Construcción del memorial de La Almudena. Foto de Óscar Rodríguez.

Los nombres importan. Incluso cuando el desgaste cotidiano de un callejero diluye la biografía que esconden sus calles, la historia y la memoria histórica del pasado reciente están ahí para recordarlos. “Los memoriales personalizan a las víctimas”, explicaba a eldiario.es Txema Urkijo, exdirector de Derechos Humanos con el Gobierno vasco de Juan José Ibarretxe y exdirector también de la disuelta Oficina de Derechos Humanos y Memoria del Gobierno municipal madrileño con Manuela Carmena. “El elemento de personificar a la víctima con nombres y apellidos y crear un pequeñísimo espacio para los familiares tiene un componente de reparación y de justicia”. Pretender minimizar la importancia de unos nombres es una estrategia que no le ha resultado al Ayuntamiento de Madrid. El mecanismo de control de daños no ha funcionado.

Urkijo fue la persona del Ayuntamiento de Madrid encargada de sacar adelante el memorial de las víctimas del franquismo en el cementerio de La Almudena. Pero no consiguió culminarlo antes de las elecciones de mayo de 2019 y el nuevo Gobierno paralizó la ejecución y revirtió el espíritu del homenaje.
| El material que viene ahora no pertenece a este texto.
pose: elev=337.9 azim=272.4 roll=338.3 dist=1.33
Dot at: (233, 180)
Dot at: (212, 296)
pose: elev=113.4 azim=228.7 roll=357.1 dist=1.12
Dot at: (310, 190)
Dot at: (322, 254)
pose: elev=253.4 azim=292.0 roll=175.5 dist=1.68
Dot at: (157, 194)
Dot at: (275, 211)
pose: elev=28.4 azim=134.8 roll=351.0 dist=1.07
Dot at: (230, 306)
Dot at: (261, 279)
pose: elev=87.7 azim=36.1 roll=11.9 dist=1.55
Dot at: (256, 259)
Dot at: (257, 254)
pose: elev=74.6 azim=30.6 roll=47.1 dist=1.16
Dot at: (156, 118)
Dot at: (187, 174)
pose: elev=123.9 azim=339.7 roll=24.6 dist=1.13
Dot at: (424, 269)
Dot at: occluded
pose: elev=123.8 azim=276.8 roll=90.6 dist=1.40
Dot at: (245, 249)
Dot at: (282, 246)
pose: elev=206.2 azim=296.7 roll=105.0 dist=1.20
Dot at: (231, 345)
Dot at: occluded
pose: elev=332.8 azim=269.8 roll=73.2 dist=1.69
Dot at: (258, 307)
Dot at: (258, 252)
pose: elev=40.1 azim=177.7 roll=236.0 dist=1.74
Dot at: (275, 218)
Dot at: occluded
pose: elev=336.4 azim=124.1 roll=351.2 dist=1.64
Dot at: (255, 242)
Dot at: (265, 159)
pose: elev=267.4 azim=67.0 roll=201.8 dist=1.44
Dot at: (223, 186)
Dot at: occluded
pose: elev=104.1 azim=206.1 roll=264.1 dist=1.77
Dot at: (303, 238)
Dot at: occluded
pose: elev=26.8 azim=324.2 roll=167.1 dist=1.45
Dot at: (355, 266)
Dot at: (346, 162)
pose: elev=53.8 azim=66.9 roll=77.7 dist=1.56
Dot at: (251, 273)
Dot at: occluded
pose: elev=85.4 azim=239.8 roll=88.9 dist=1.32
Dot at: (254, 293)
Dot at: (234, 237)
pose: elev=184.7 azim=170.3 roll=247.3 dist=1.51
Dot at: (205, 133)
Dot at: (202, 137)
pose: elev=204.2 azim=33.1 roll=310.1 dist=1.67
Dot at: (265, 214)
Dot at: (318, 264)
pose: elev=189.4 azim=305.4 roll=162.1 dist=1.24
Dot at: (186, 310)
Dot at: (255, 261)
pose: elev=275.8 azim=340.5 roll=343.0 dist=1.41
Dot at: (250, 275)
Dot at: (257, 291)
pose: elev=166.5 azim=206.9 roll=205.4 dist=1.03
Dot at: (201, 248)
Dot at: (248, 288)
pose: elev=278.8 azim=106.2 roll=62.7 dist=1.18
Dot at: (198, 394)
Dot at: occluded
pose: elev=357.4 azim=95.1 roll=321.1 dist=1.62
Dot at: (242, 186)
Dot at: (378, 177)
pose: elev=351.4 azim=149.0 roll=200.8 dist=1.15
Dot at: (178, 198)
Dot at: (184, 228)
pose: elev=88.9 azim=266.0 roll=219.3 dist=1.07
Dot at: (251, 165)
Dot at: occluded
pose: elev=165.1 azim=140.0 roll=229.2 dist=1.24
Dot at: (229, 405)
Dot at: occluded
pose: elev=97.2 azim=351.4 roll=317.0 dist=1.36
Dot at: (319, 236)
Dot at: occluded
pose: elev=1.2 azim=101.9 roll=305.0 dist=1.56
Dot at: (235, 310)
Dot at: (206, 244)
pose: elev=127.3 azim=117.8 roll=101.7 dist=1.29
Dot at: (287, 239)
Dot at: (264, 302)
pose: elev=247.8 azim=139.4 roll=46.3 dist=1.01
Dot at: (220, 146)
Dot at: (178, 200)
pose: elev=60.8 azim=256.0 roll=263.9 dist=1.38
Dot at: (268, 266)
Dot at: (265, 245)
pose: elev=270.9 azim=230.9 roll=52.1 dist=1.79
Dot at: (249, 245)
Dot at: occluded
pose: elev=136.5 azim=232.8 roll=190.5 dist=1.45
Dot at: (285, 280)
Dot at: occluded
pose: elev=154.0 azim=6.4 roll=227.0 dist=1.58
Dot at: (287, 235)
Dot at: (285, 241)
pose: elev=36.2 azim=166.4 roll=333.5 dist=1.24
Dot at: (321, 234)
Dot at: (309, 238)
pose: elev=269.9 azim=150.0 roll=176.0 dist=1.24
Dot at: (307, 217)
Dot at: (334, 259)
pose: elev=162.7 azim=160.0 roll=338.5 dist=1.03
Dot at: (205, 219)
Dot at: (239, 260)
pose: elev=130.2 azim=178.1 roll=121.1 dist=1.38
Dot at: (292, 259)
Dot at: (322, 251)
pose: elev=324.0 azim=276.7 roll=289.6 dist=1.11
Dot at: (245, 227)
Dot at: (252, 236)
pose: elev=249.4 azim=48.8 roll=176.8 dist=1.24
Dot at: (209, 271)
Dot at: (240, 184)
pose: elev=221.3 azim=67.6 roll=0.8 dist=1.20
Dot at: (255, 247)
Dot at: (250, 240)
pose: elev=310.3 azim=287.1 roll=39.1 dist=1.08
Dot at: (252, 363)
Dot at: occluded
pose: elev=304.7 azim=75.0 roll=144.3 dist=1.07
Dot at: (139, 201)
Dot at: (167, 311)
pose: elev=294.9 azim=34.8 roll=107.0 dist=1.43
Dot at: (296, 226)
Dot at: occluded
La tramitación de los expedientes para la materialización de este proyecto se fue retrasando por diferentes motivos, de manera que la decisión de bloquearlo, en julio del pasado año, fue una de las primera medidas que tomó José Luis Martínez-Almeida como alcalde, por considerarlo «sectario e injusto». El memorial está formado por varios elementos, siendo el principal la reproducción en bronce de unos robles arrancados de la tierra y depositados en el suelo. Tras ellos, como un telón de fondo, tres muros diseñados para que cupiesen en ellos los 2.937 nombres de las personas que habían sido represaliadas en el Madrid de la posguerra. Ese listado fue fruto de una investigación encargada por la oficina que dirigía Urkijo, firmada por el historiador de la Universidad Complutense de Madrid Fernando Hernández Holgado y apoyado por un equipo de otras seis personas, entre las que se encuentra un experto en los fusilamientos de La Almudena como es Manuel García Muñoz.

La campaña contra el memorial la inició el PP madrileño estando en la oposición, al poco de la publicación del informe en febrero de 2019. Almeida utilizó una información del diario ABC para pedir la exclusión de 355 nombres del listado del memorial por denominarlos «chequistas», personas implicadas en la represión en la retaguardia republicana, basándose en el trabajo previo de Manuel García Muñoz. Para Almeida, la inclusión de esos nombres significaba un «blanqueamiento» al «homenajear a personas con las manos manchadas de sangre». El propio García Muñoz ya explicó a este periódico que tanto la cifra como el concepto, en rigor histórico, “no tiene ningún sentido”.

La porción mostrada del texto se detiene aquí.